Coronavirus, Enea: gli insegnamenti del ‘winter-over’ durante le spedizioni in Antartide

(Teleborsa) – Vivere per nove mesi in isolamento totale, con temperature esterne fino a 80 gradi sotto zero, sapendo che nessun aereo o mezzo di terra può raggiungerti. È l’esperienza che ogni anno vive un gruppo di circa 13 tra ricercatori e personale logistico della stazione italo-francese Concordia in Antartide, nei cosiddetti “winter-over”, le spedizioni invernali del Programma Nazionale di Ricerche in Antartide (PNRA), gestito da ENEA per la pianificazione e l’organizzazione logistica e dal CNR per la programmazione e il coordinamento scientifico.

“Pur tenendo conto delle differenze, questa condizione di isolamento estremo può offrire spunti per affrontare al meglio le restrizioni imposte dall’emergenza coronavirus – ha spiegato Denise Ferravante, psicologa e ricercatrice ENEA, responsabile del reclutamento, training e supporto psicologico al team winter over – Si tratta di una condizione molto simile a quella degli astronauti, tanto che l’Agenzia Spaziale Europea effettua ricerche a Concordia per prepararsi alle future missioni di lunga durata nello spazio”.
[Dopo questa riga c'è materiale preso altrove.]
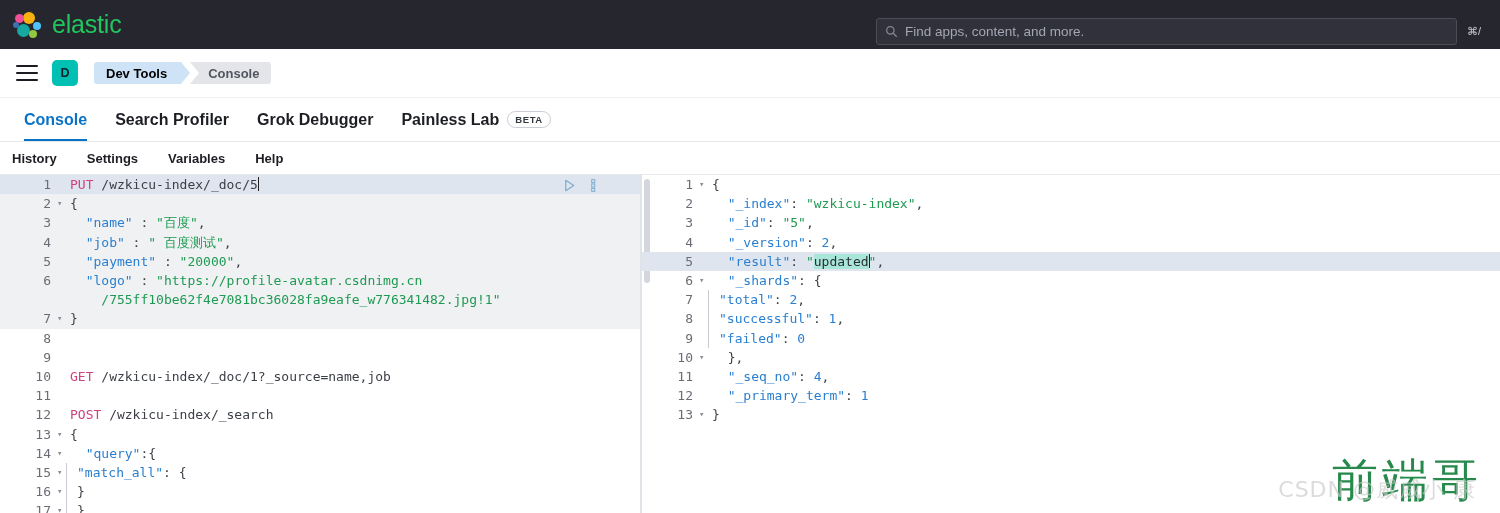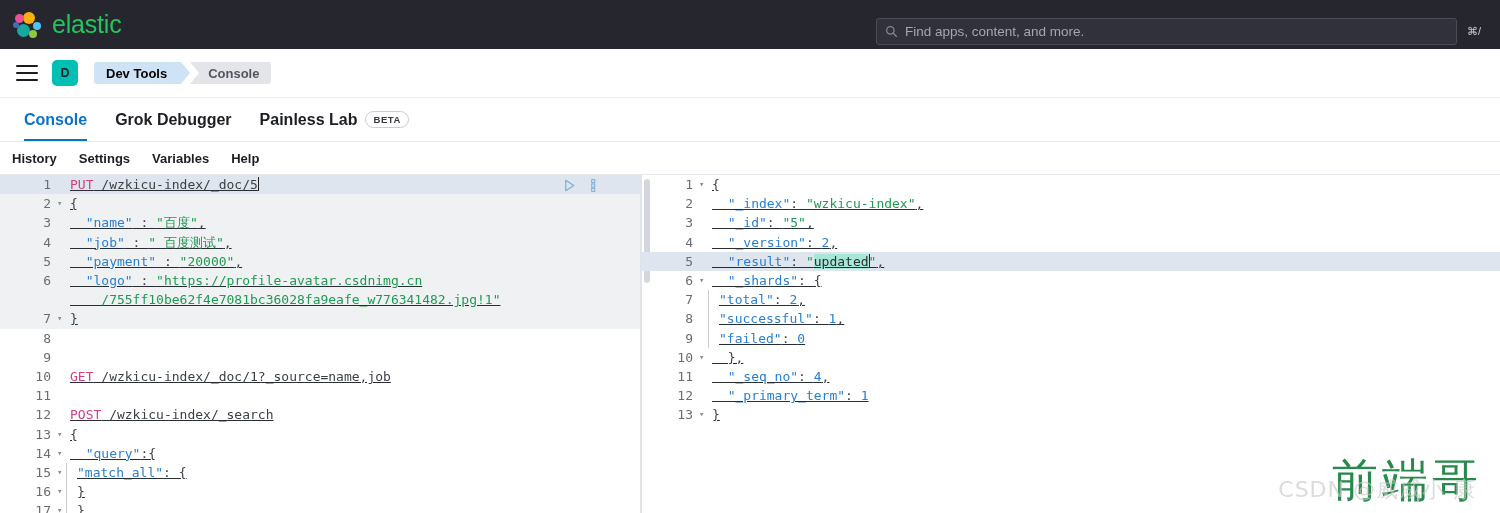--- a/index.html
+++ b/index.html
@@ -275,6 +275,9 @@
 <div class="tab-bar">
   <div class="tab active">
     <span>Console</span>
+  </div>
+  <div class="tab">
+    <span>Search Profiler</span>
   </div>
   <div class="tab">
     <span>Grok Debugger</span>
Nelle spedizioni invernali in Antartide si è visto che la possibilità di utilizzare le nuove tecnologie per comunicare con l’esterno ha incrementato notevolmente il benessere psico-fisico. Anche in queste settimane di emergenza pc, tablet, telefoni e altri device sono di aiuto per mantenere i ‘contatti’. Non è raro che nei nove mesi di isolamento possa manifestarsi la Winter-Over Syndrome con nervosismo, apatia, alterazione della capacità di concentrazione e memoria, insonnia e incubi notturni, umore depresso e maggiore irritabilità. Cercare di celebrare ricorrenze e creare piccoli eventi può essere di aiuto anche per fronteggiare l’isolamento da COVID-19. “Il Coronavirus ci ha fatto scoprire di essere fragili e vulnerabili, non immuni come credevamo. Ma è proprio la nostra fragilità che ci rende più adattabili, perché come il concetto di resilienza bene ci spiega, i materiali resilienti sono in grado di tollerare gli urti e i colpi riprendendo successivamente la loro forma. Allora – ha concluso Ferravante – utilizziamo il trauma che stiamo vivendo come un’occasione di trasformazione, per liberare la nostra forza vitale e mobilitare l’energia creativa”.